What are the limits of a single piece of art?
If you ask Tyree Guyton, there might not be any at all. His magnum opus, The Heidelberg Project is an installation piece — although not the kind of installation you would be familiar with. Instead of fitting comfortably in a museum gallery, or fitting on a pedestal, The Heidelberg Project takes up an entire Detroit neighborhood!
This free art experience is part of our Free Outdoors Art Experiences For Kids list, included in IPaintMyMind’s Arts Education Curriculum & Resource Guide. It’s just a fraction of our A La Carte Art Resources, which make up the last part of the curriculum power-building resource, alongside lists of artists, interviews, and more. However, we loved learning about the project so much, we had to share!
Tyree Guyton returned back to Detroit’s East Side Heidelberg neighborhood in 1986, after completing his undergraduate degree. He found that his childhood neighborhood was full of abandoned lots, addiction, and systematic disinvestment. When he shared his anger and sadness at the state of his beloved childhood home, his grandfather encouraged him to pick up a paintbrush.
Guyton roamed through the streets, cleaning up vacant lots with his grandpa and a group of local children. They collected the debris and created art from the pieces, filling the previously empty lots with art and splashing joyful color on empty buildings. Nothing was off limits to Guyton’s expansive imagination, and he tied roads, trees, and sidewalks into his artistic vision.
Guyton’s distinctive style is characterized by bright saturated colors, polka dots, and found object assemblages. He also loves to incorporate snippets of poetic phrases, numbers, and words into his works. Many of Guyton’s surfaces transcend into the three dimensional, with sculptural outcroppings and found objects jutting out from flat painted areas.

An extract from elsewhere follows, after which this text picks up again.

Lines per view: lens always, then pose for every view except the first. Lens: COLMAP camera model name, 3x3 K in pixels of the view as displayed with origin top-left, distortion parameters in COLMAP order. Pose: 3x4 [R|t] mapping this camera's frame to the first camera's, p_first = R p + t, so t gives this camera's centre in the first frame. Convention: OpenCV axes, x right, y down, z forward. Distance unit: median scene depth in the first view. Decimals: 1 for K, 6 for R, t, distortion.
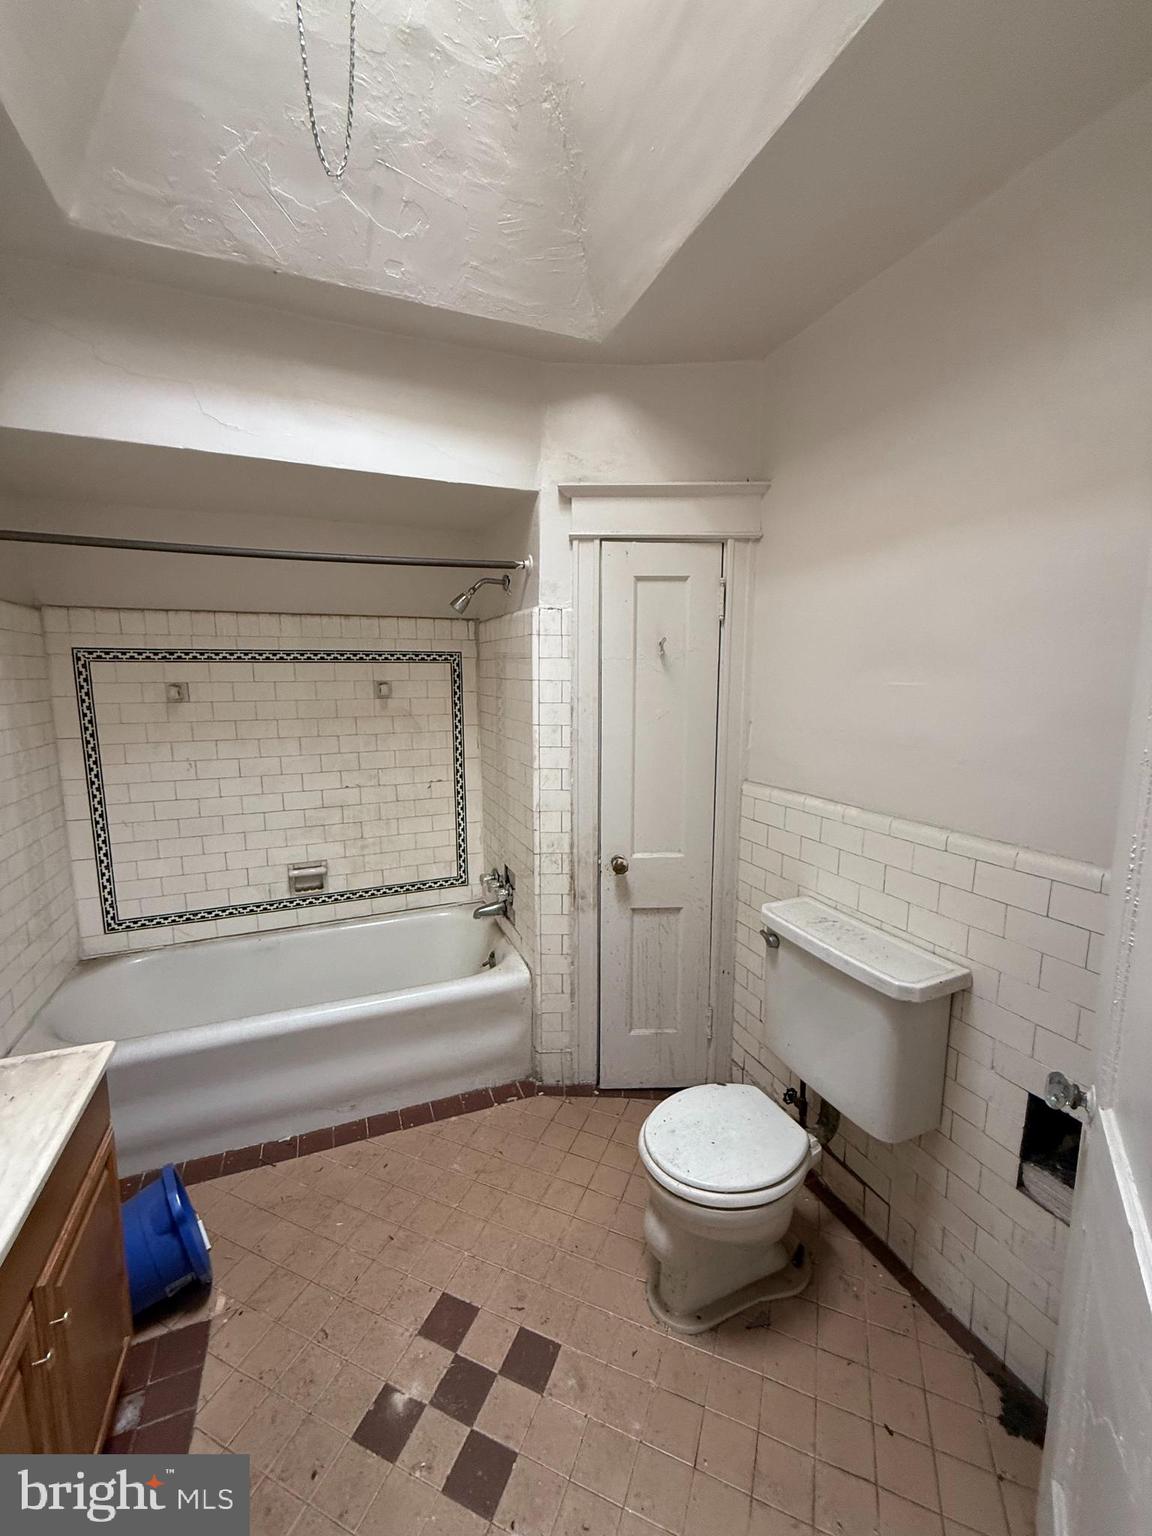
lens RADIAL K [[611.2, 0, 574.1], [0, 611.2, 767.1], [0, 0, 1]] dist [-0.002195, 0.000811]
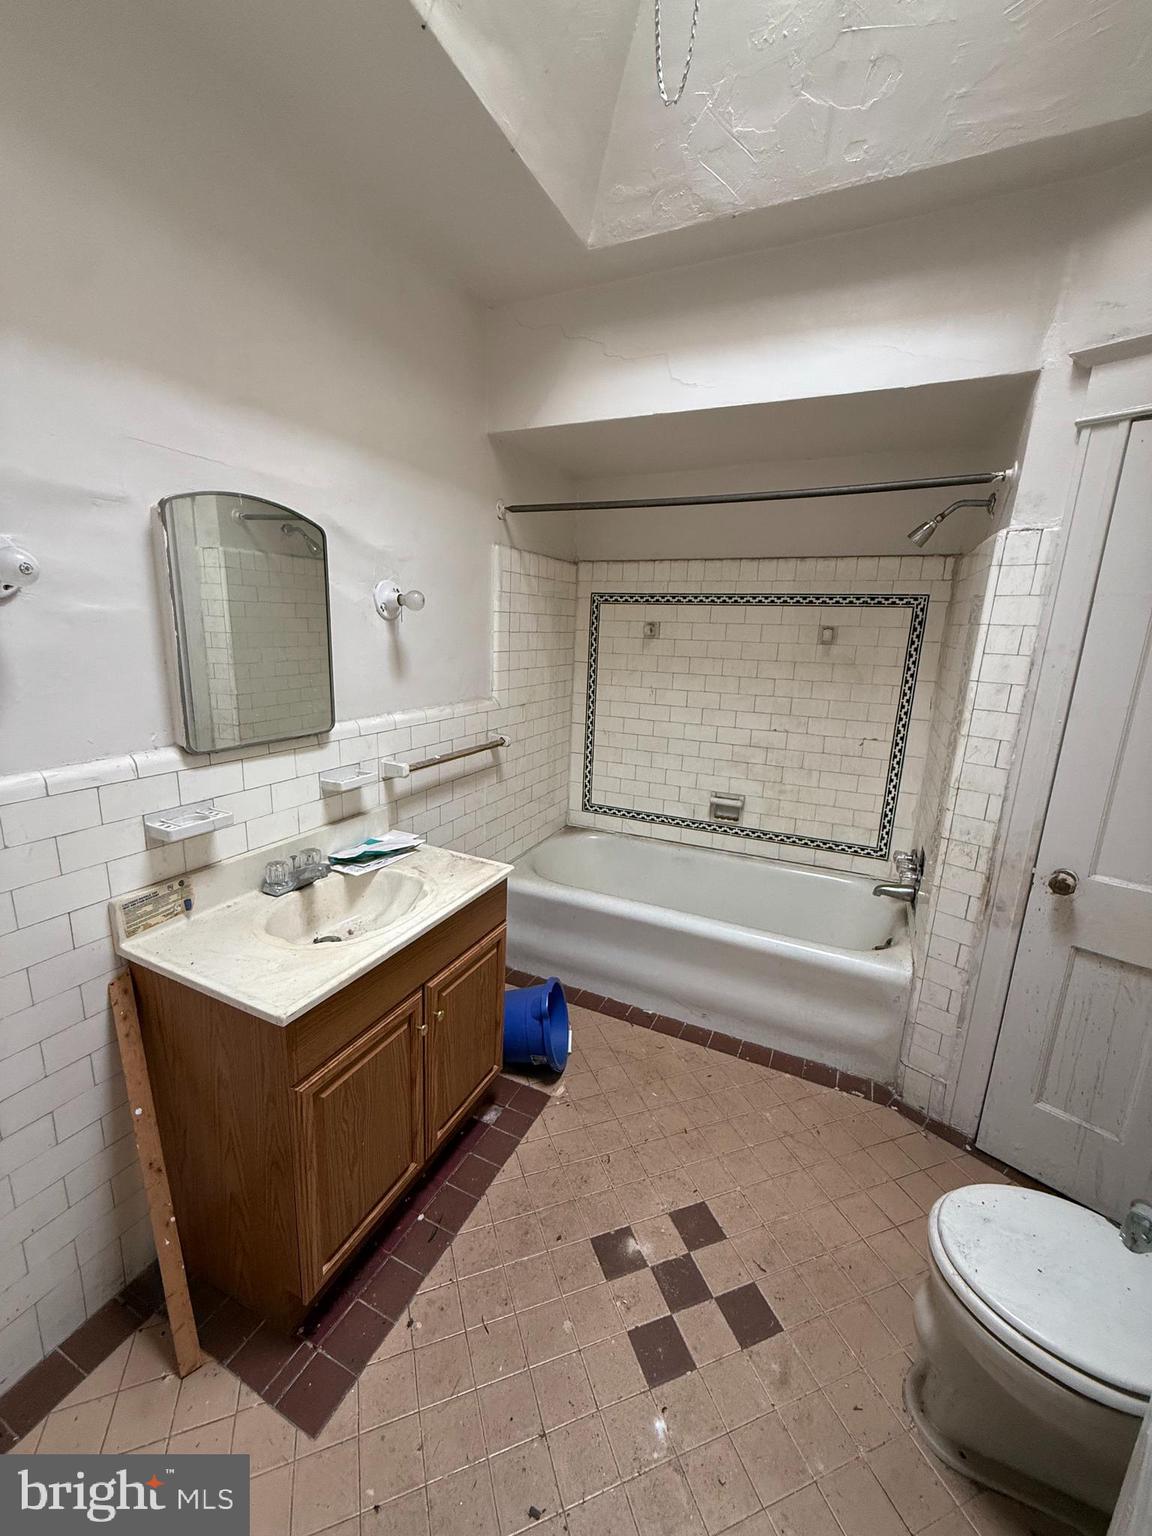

His work is fun, joyful, surreal, and influenced by the work of Detroit artist Charles McGee. McGee’s dense, organic linework inspired Guyton’s fluid and organic style, as well as his relationship to linework in his pieces. Overall, Guyton’s style is welcoming and endlessly fascinating. He made Hedidelberg a place of mystery and curiosity. There is never a shortage of places to look, and new details to discover.
In 1988, The Heidelberg Project was officially established, and Guyton’s massive artwork was immortalized. The project aimed to use art as a medicine for social ills, and to educate folks who may not have had any access to art otherwise. Today the Heidelberg Project provides jobs to people from the community, hosts lectures and youth leadership academies, and throws festivals.